Cette dernière se retrouve préservée à trois stades :
- avant tout procès, via un travail interne assez approfondi conduit par le collège de déontologie propre aux juridictions administratives
- pendant, via la procédure de suspicion légitime (de son propre chef ou par la procédure de récusation prévue par le CJA)
- après le procès, via un appel ou un recours en cassation, lorsque sont invoquées les possibles atteintes à l’impartialité
Sur tout ceci, voir : ici un article où à l’occasion d’une décision de la CEDH, je faisais le point sur ces divers régimes. Une vidéo a été enregistrée à ce sujet et je la diffuserai bientôt.
Reste qu’en ce domaine, on frôle souvent le bizarre, quand on n’atteint pas le complotisme le plus dingue.
On a connu la tentative de récusation de tout énarque au sein du Conseil d’Etat :
- Source : CE, 12 septembre 2019, n° 434234 ; voir ici mon article.

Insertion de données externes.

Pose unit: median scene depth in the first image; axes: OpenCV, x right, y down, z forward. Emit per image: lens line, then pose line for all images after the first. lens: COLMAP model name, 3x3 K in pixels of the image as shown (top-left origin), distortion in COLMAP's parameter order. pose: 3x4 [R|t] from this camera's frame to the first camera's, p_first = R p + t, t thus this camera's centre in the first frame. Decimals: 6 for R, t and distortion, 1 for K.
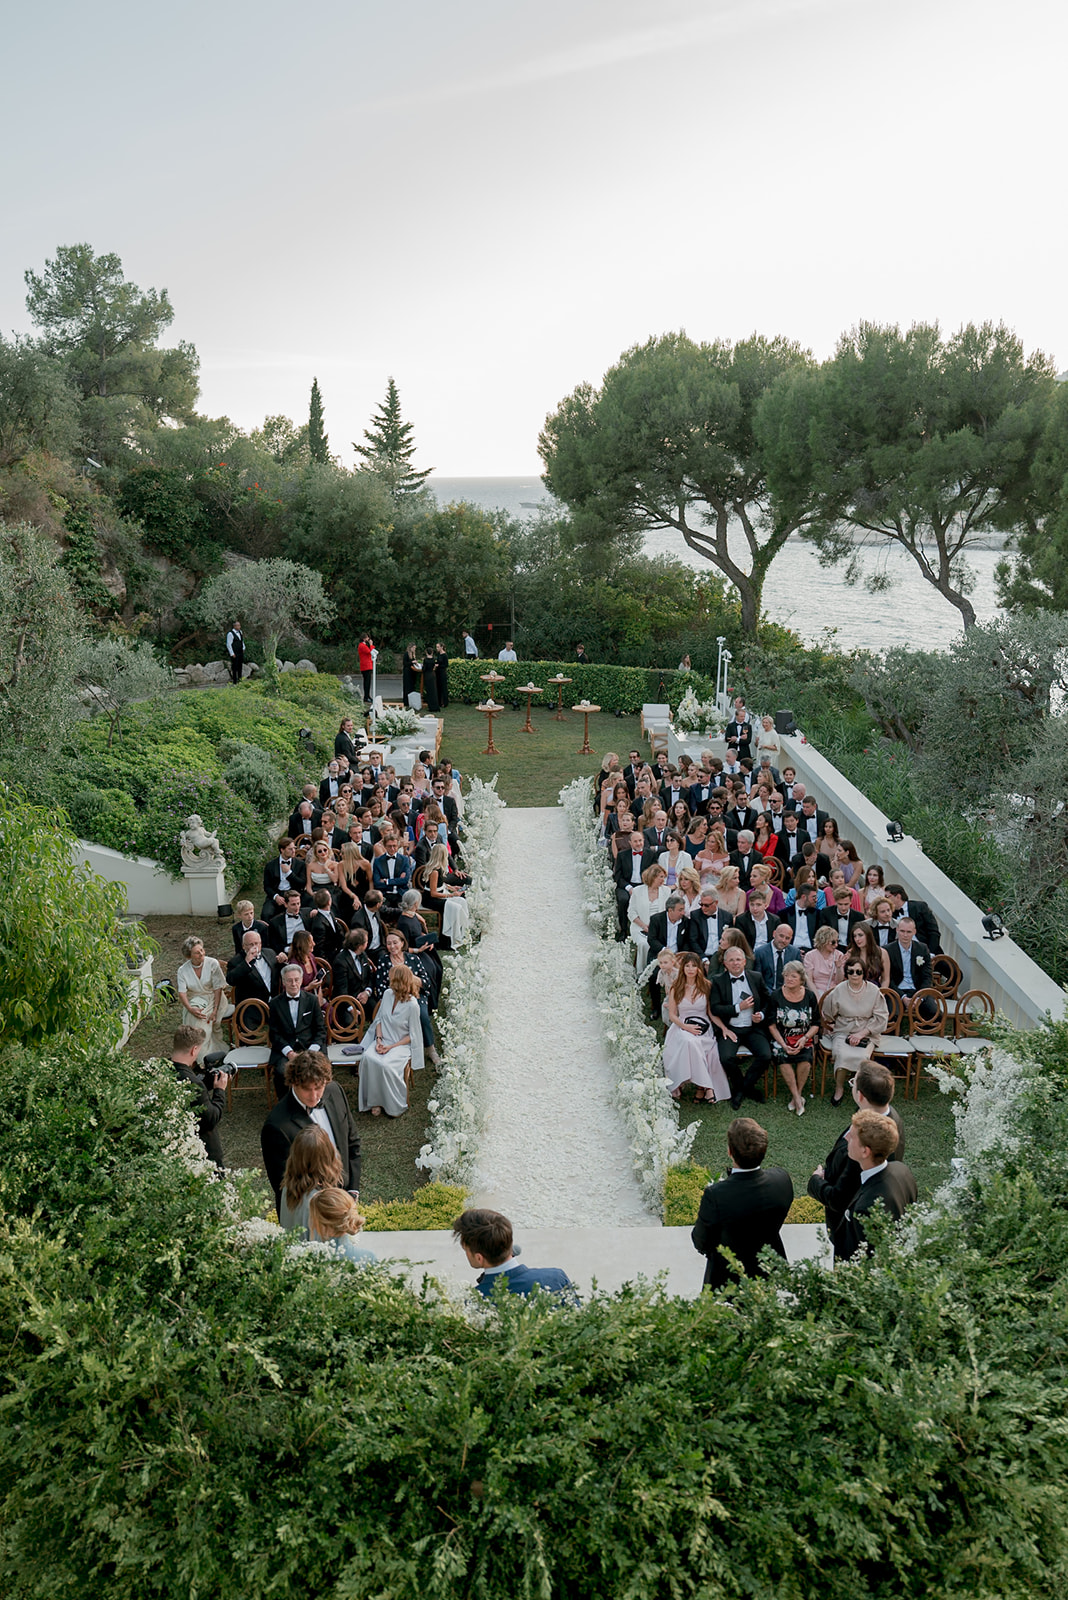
lens RADIAL K [[1283.5, 0, 534.0], [0, 1283.5, 800.0], [0, 0, 1]] dist [-0.003777, -0.001382]
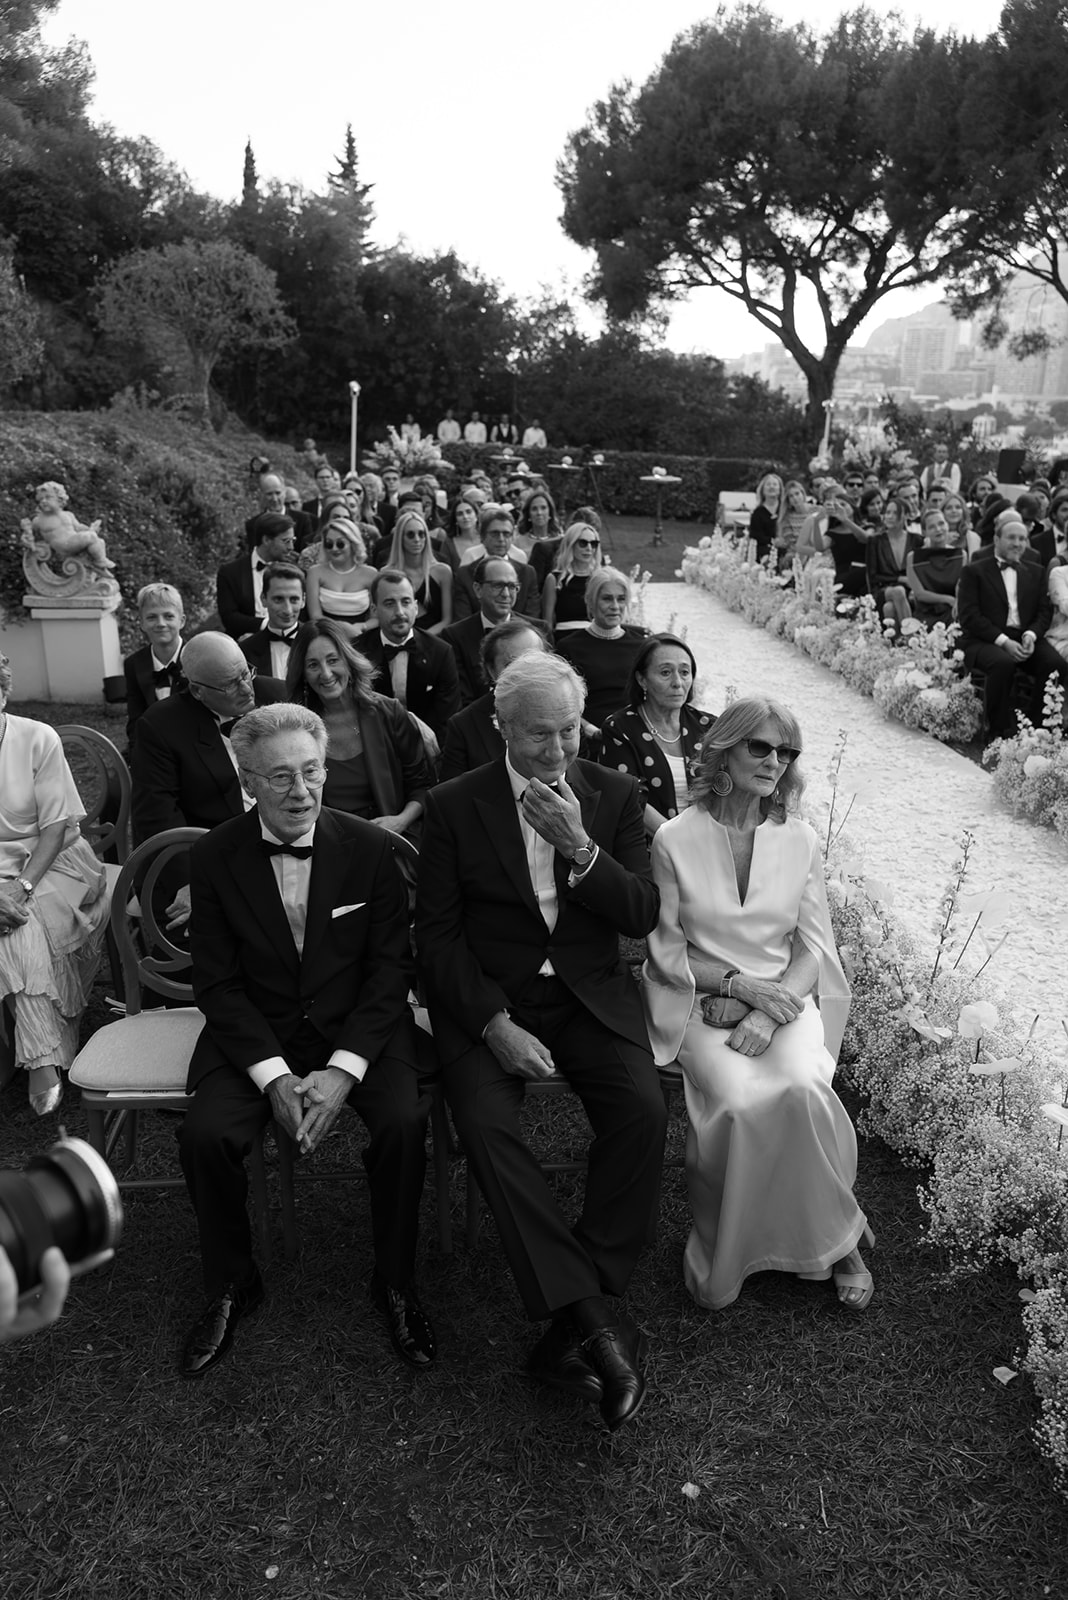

Puis la récusation d’un magistrat ne pouvant selon le justiciable statuer en matière de droit de la fonction publique… car il avait commenté un code sur ce point précis (CE, 22 mars 2024, 473683).
Merci à M. Hervieu qui a vu plus amusant encore. Jugez en par la formulation de cette ordonnance :
« M. A demande la récusation de membres et d’anciens membres de la cour administrative d’appel de Paris en raison de décisions déjà rendues. Sa demande est, en tout état de cause, sans objet dans cette mesure. D’autre part, M. A demande la récusation, dans » l’ensemble des affaires présentes et à venir » qu’il est susceptible d’introduire devant la Cour, de tout membre de cette juridiction et qu’en conséquence ces affaires soient transmises au Conseil d’Etat ou, en cas de nécessité, à la Cour de cassation. De telles conclusions sont également entachées d’une irrecevabilité manifeste.»